-- BEGIN DATA FOR PROCESSING --
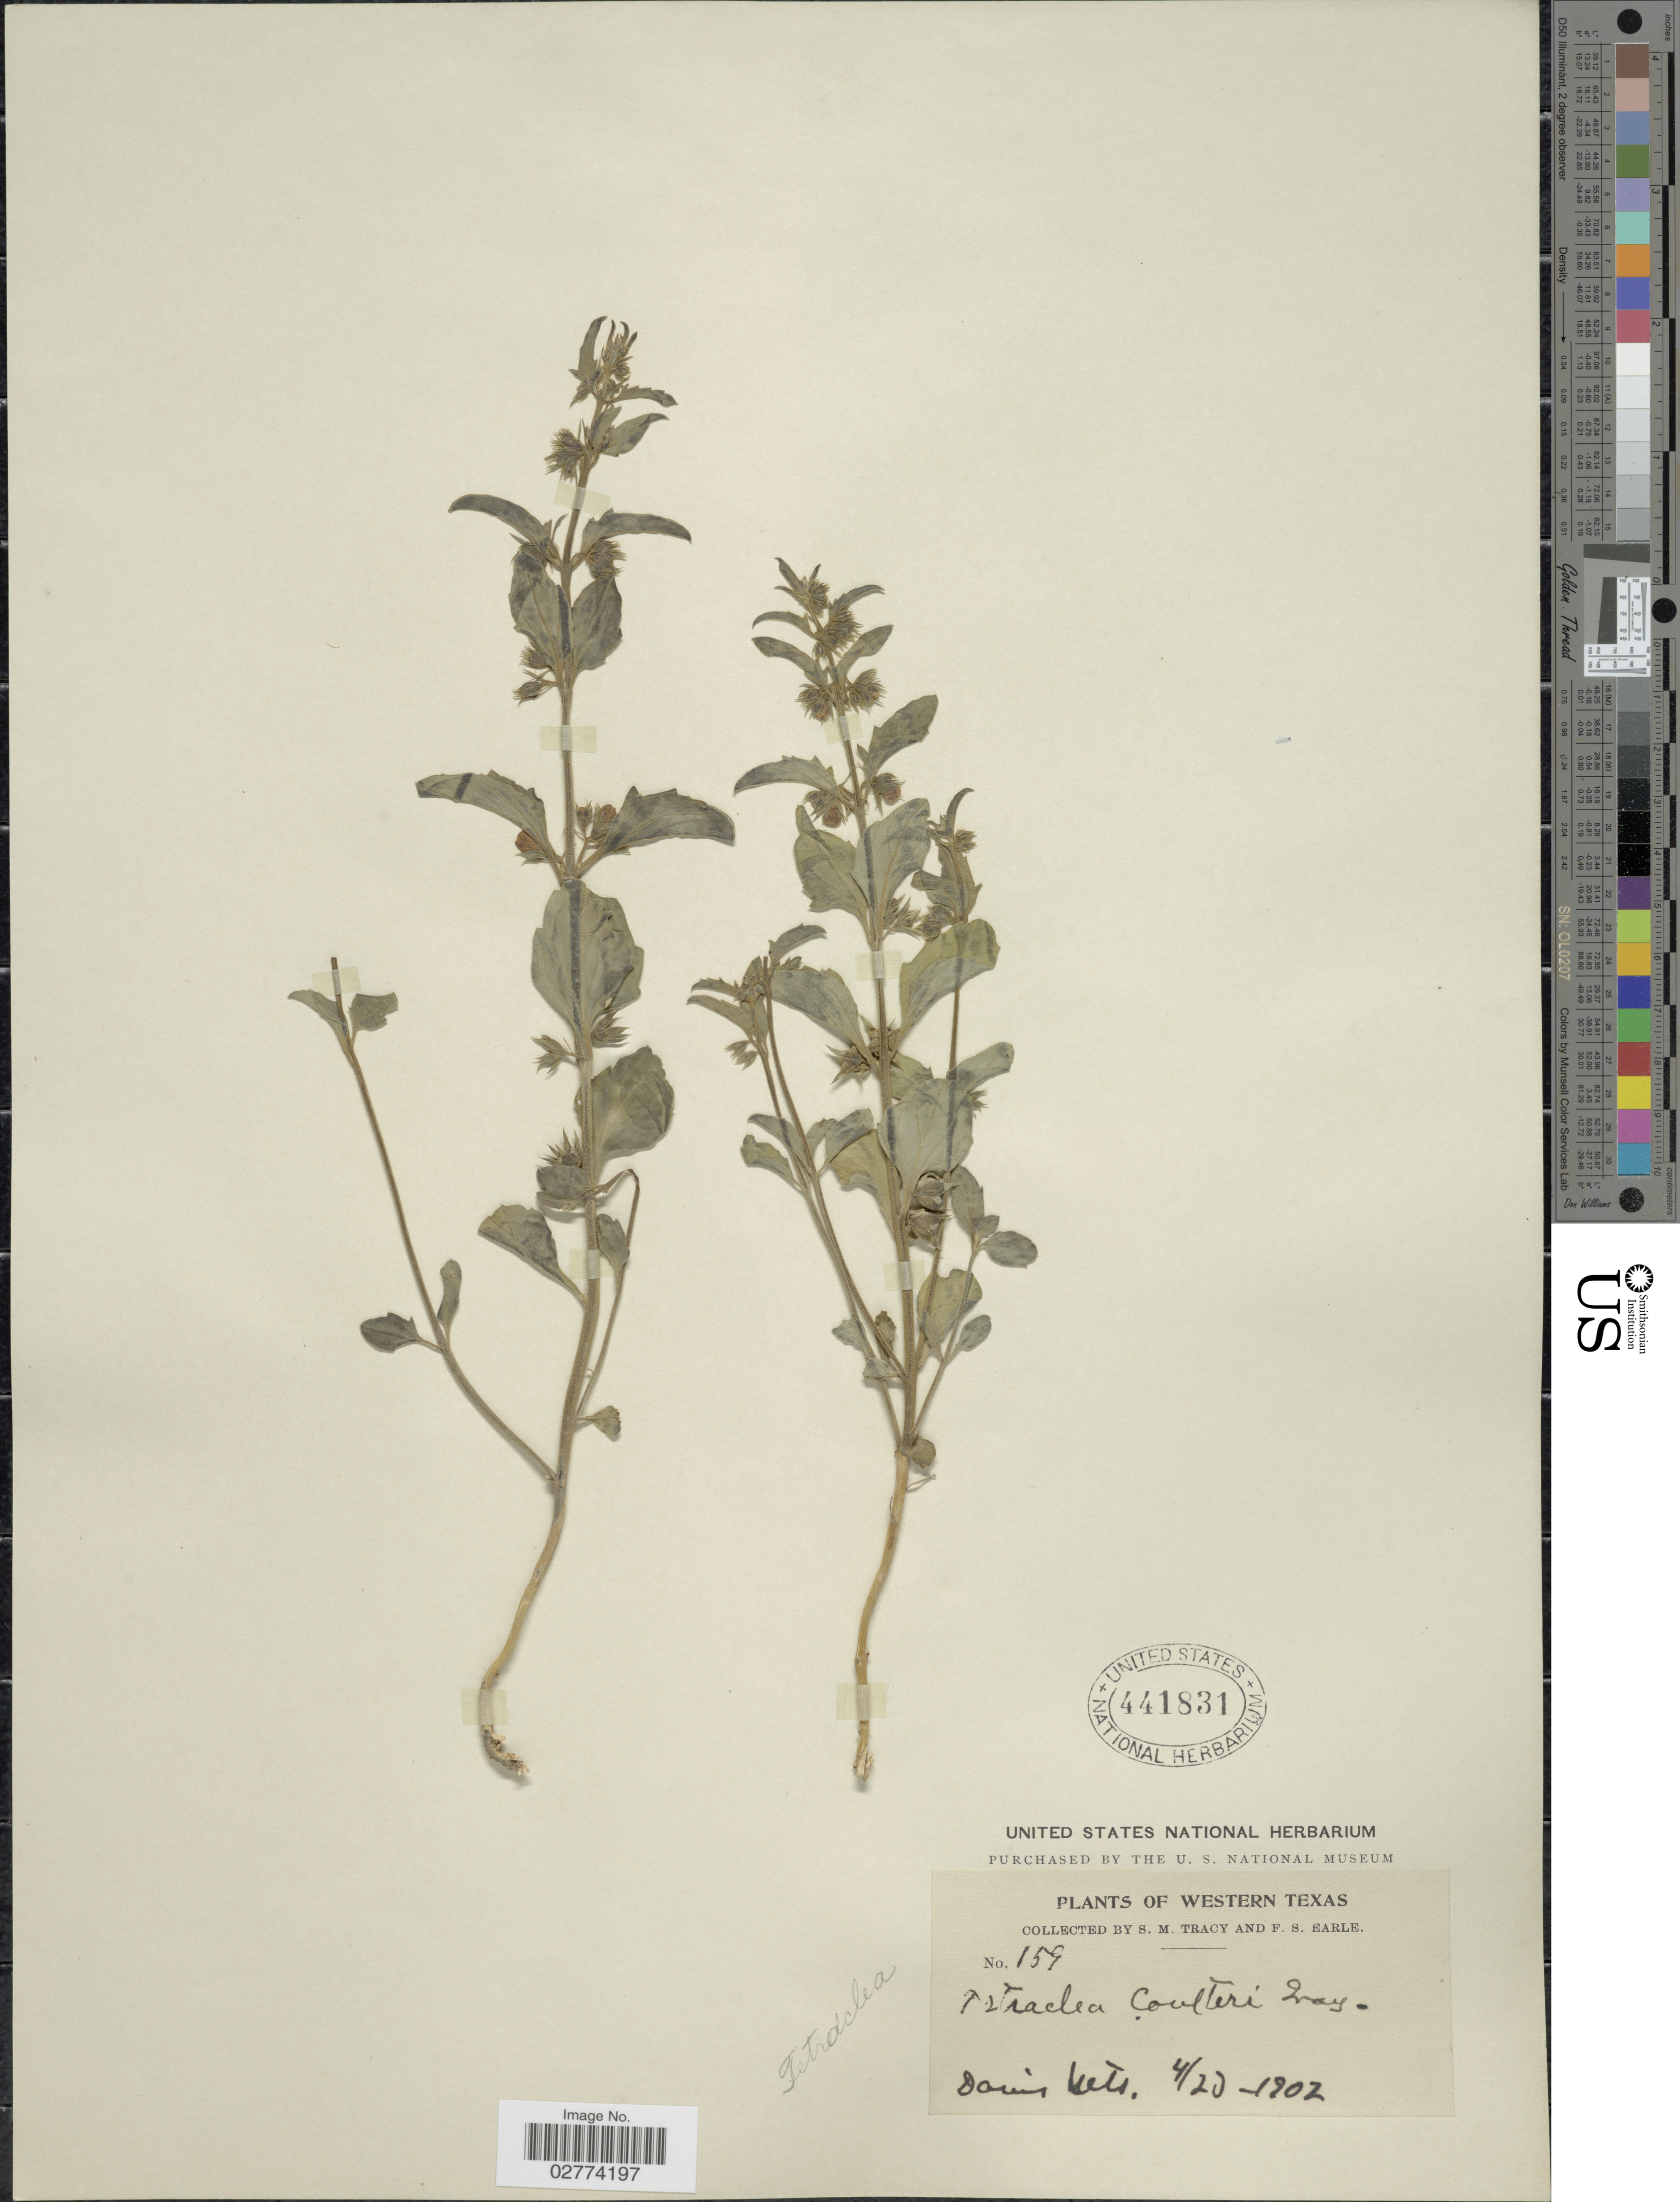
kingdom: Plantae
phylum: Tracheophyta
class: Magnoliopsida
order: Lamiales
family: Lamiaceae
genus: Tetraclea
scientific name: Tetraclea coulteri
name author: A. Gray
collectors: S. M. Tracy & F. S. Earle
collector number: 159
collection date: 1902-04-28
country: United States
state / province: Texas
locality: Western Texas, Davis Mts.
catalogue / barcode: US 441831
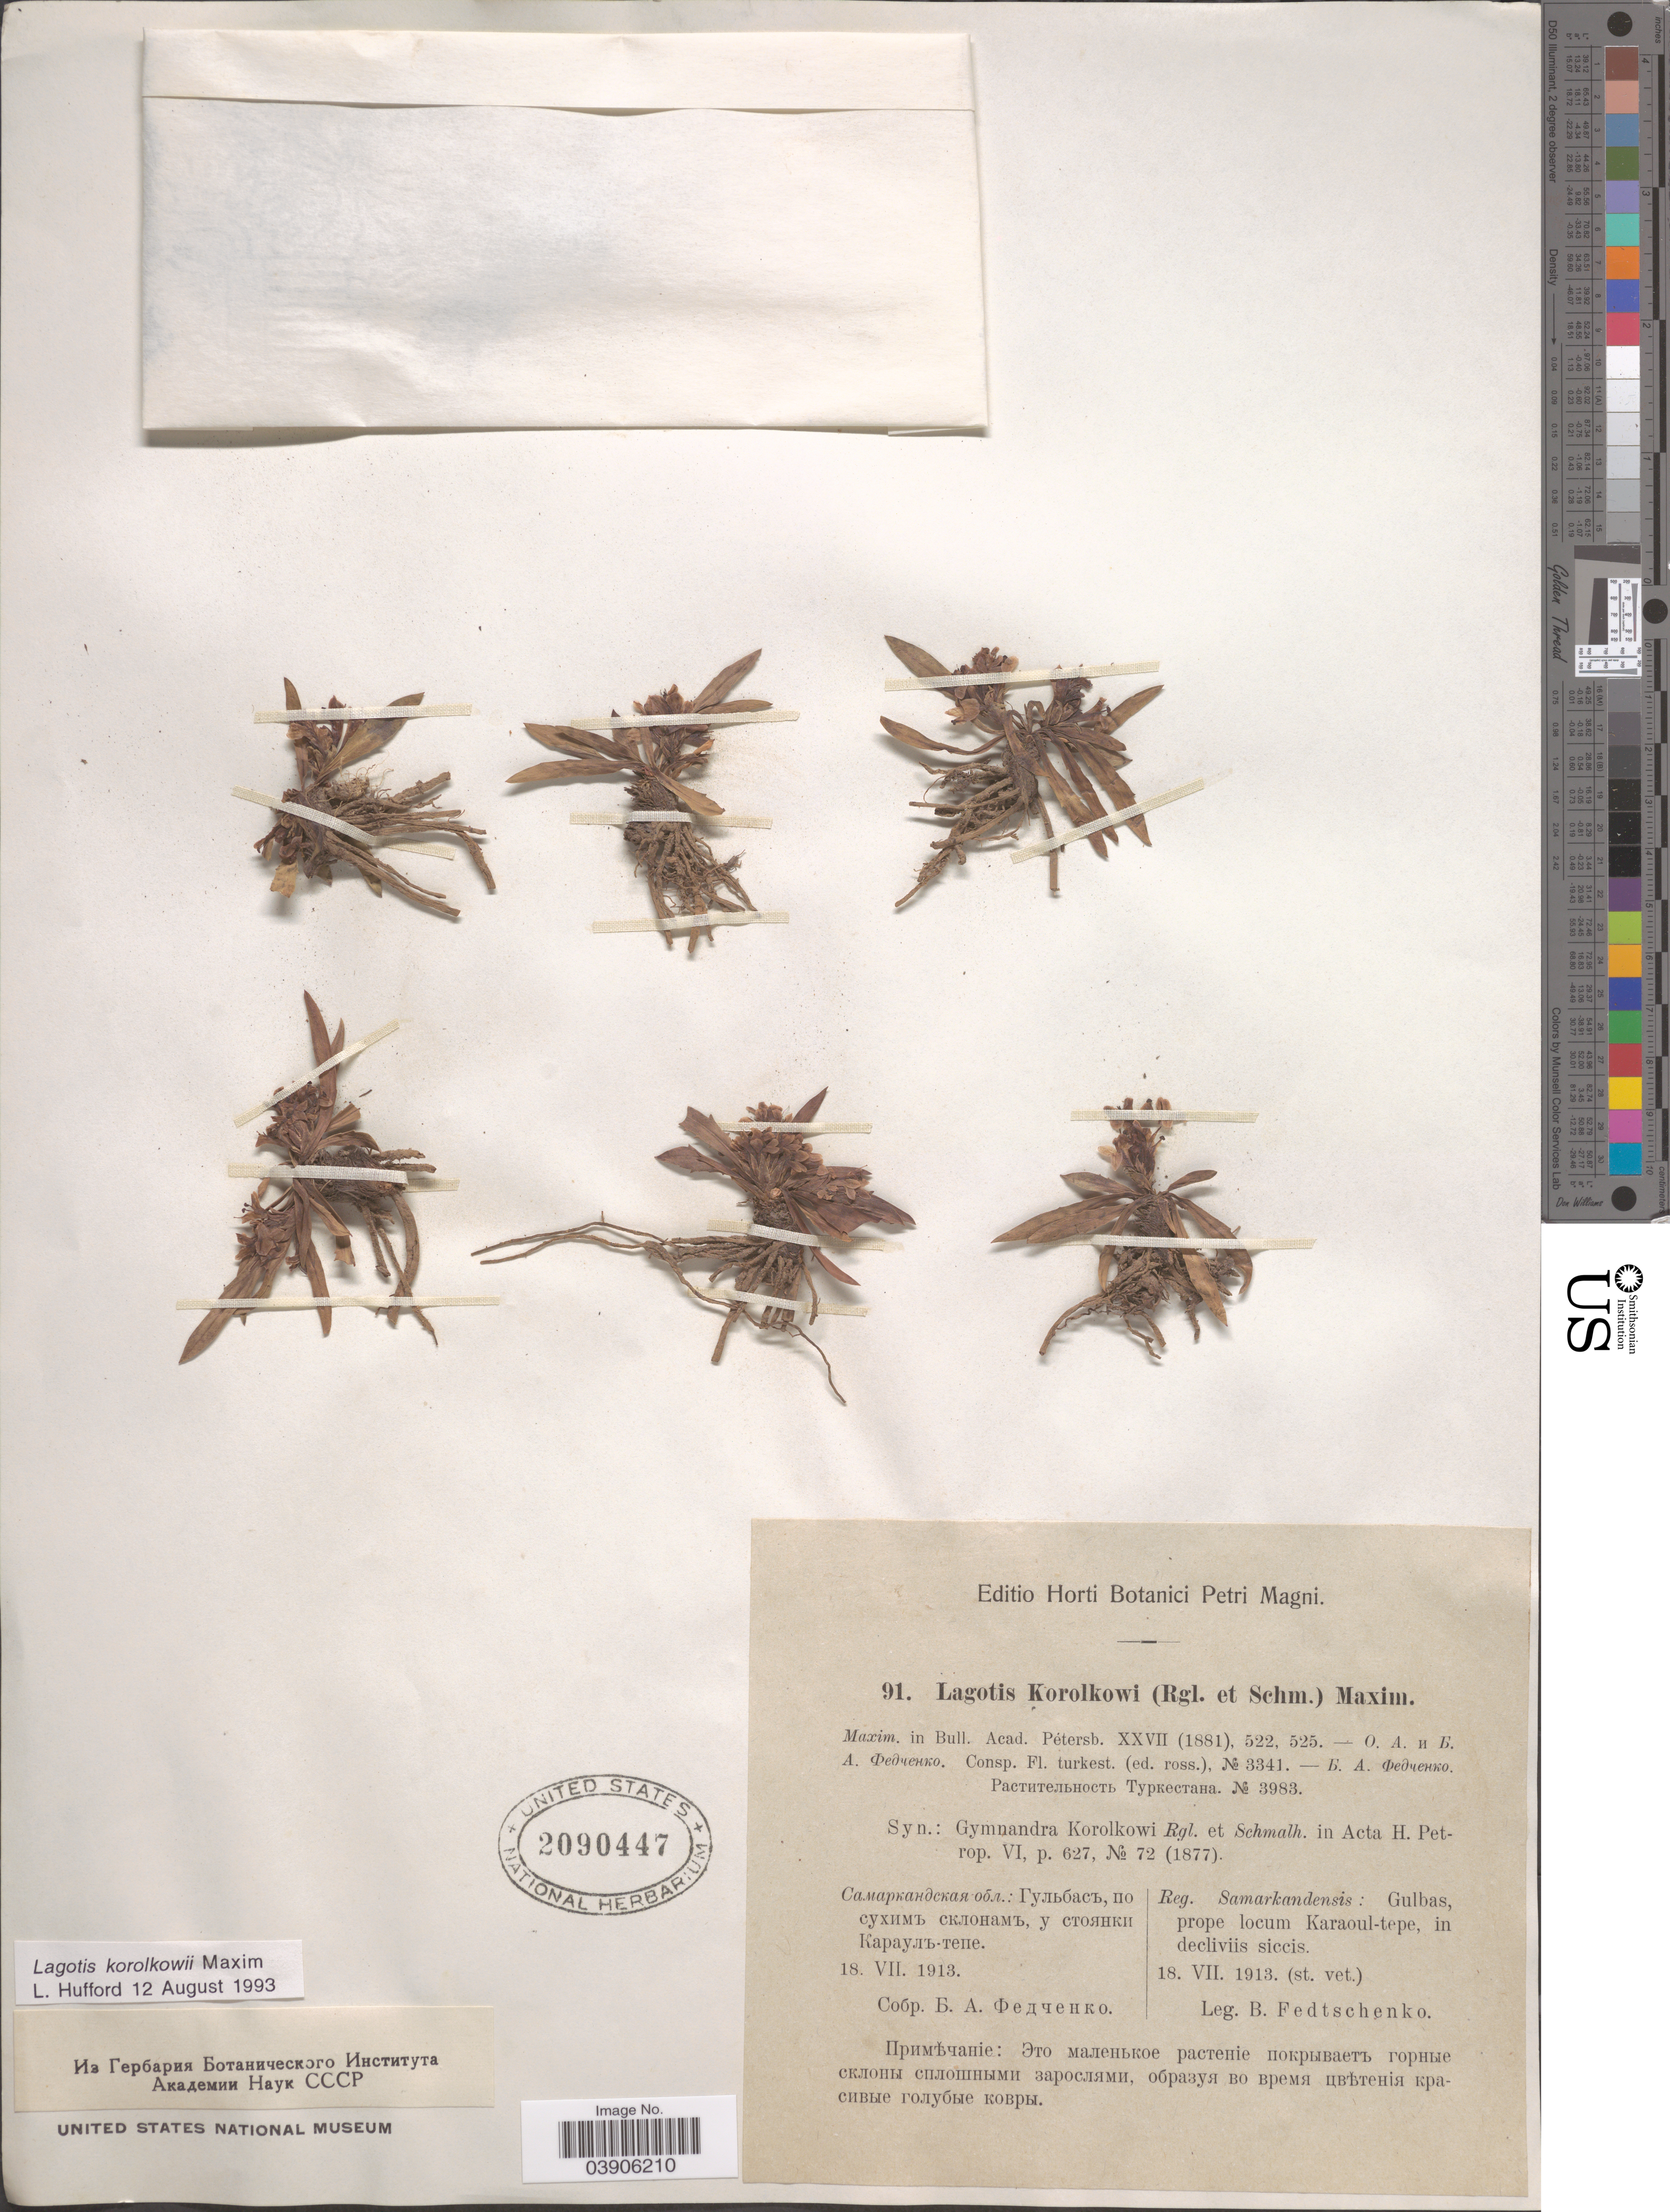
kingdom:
-- END DATA FOR PROCESSING --
BRIEF: Rewrite the lines from the one with "genus: Tetraclea" through the end of the rows, changing "catalogue" to "catalog" and keeping everything else the same. Leave out the pictures.

RIGHT ANSWER:
genus: Tetraclea
scientific name: Tetraclea coulteri
name author: A. Gray
collectors: S. M. Tracy & F. S. Earle
collector number: 159
collection date: 1902-04-28
country: United States
state / province: Texas
locality: Western Texas, Davis Mts.
catalog / barcode: US 441831
kingdom:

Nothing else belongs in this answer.